On August 14, 1990, Defendants filed two counterclaims for copyright infringement and common law libel. On September 21, 1990, Plaintiff/Counter-Defendant asserted a counterclaim against Defendants/Counter-Plaintiffs for frivolous and groundless litigation.

Defendants moved for summary judgment on Plaintiff’s initial four causes of action on November 21, 1990. On December 10, 1990, Plaintiff/Counter-Defendant filed a motion for summary judgment on Defendants/Counter-Plaintiffs’ libel counterclaim.

The Court issued an Order on February 7, 1991. Russell v. Turnbaugh, No. 90-F-272, 1991 U.S.Dist. LEXIS 11573 (D.Colo. Feb. 7, 1991). The Order granted Defendants’ motion for summary judgment on the federal claims for copyright infringement and false designation of authorship. We dismissed the remaining state law claims under principles of pendent jurisdiction. The Court also granted Plaintiff/Counter-Defendant’s motion for summary judgment on Defendants’ counterclaim for libel.

On February 14, 1991, Plaintiff moved for summary judgment on their counterclaim and for sanctions under Fed.R.Civ.P. 11. Defendants moved to dismiss the cause of action.
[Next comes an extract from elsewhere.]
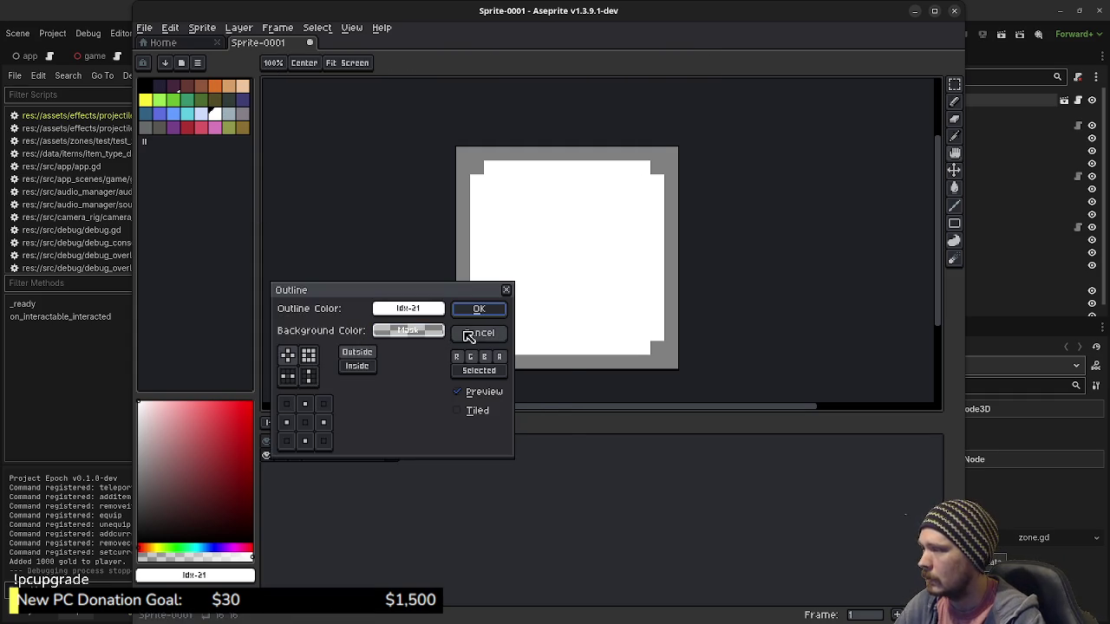
{"action": "left_click", "coordinate": [399, 309]}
On February 15, 1991, the Court granted Defendants’ motion to dismiss without prejudice their copyright counterclaim.

On March 26, 1991, a hearing was held on the motions filed on February 14, 1991. Ruling against Plaintiff on his counterclaim, the Court denied Plaintiff’s motion for summary judgment. Defendants’ motion to dismiss was granted. Plaintiff’s motion for sanctions under Fed.R.Civ.P. 11 was denied.

Plaintiff filed a notice of appeal to the United States Court of Appeals for the Tenth Circuit on March 29, 1991. An amended notice of appeal was filed on April 2, 1991. At an informal conference on September 24, 1991, the litigants informed the Court that if our Orders and Judgment were vacated, they would stipulate to dismiss the case with prejudice and withdraw the appeal.

II.

THE PRACTICE OF VACATUR

The Federal Rules of Civil Procedure provide district courts with authority to modify prior judgments. Fed.R.Civ.P. 59(e) permits litigants to file motions to alter or amend a judgment within ten days *599 after entry of the judgment. Fed.R.Civ.P. 60(b)(6) allows courts to order relief from judgment for any reason justifying such action. These rules do not specifically address vacatur after judgment has entered pursuant to a settlement agreement among the litigants. 2

In United States v. Munsingwear, Inc., 340 U.S. 36, 71 S.Ct. 104, 95 L.Ed. 36 (1950), the Supreme Court ruled that when a case is mooted through no fault of the parties, maintaining the judgment, without an opportunity for the losing party to appeal, would be unfair. Id. at 39, 71 S.Ct. at 106. In the instant matter, Plaintiff is seeking vacatur of final orders and judgment. When a lawsuit becomes moot through a voluntary postjudgment settlement, Munsingwear is inapplicable. See Karcher v. May, 484 U.S. 72, 83, 108 S.Ct. 388, 392, 98 L.Ed.2d 327 (1987). With no guidance from the Supreme Court on how to address such situations, the circuits are divided as to whether prior decisions and judgments should be vacated upon a voluntary settlement by the litigants. 3

A.

THE SECOND CIRCUIT’S APPROACH

In Nestle Co. v. Chester’s Mkt., Inc., 756 F.2d 280 (2d Cir.1985), the Second Circuit ruled that district court judgments must be vacated when litigants enter into a voluntary settlement. Id. at 283; accord Long Island Lighting Co. v. Cuomo, 888 F.2d 230 (2d Cir.1989); see also Henry E. Klingeman, Note, Settlement Pending Appeal: An Argument for Vacatur, 58 Ford-ham L.Review 233 (1989). The court reasoned that the importance of promoting settlement outweighed the interest in the finality of trial court judgments. Nestle, 756 F.2d at 283. No justification was found to force litigants choosing to settle their grievances to act as private attorneys general, bearing the various risks and costs of litigation. Id. at 284.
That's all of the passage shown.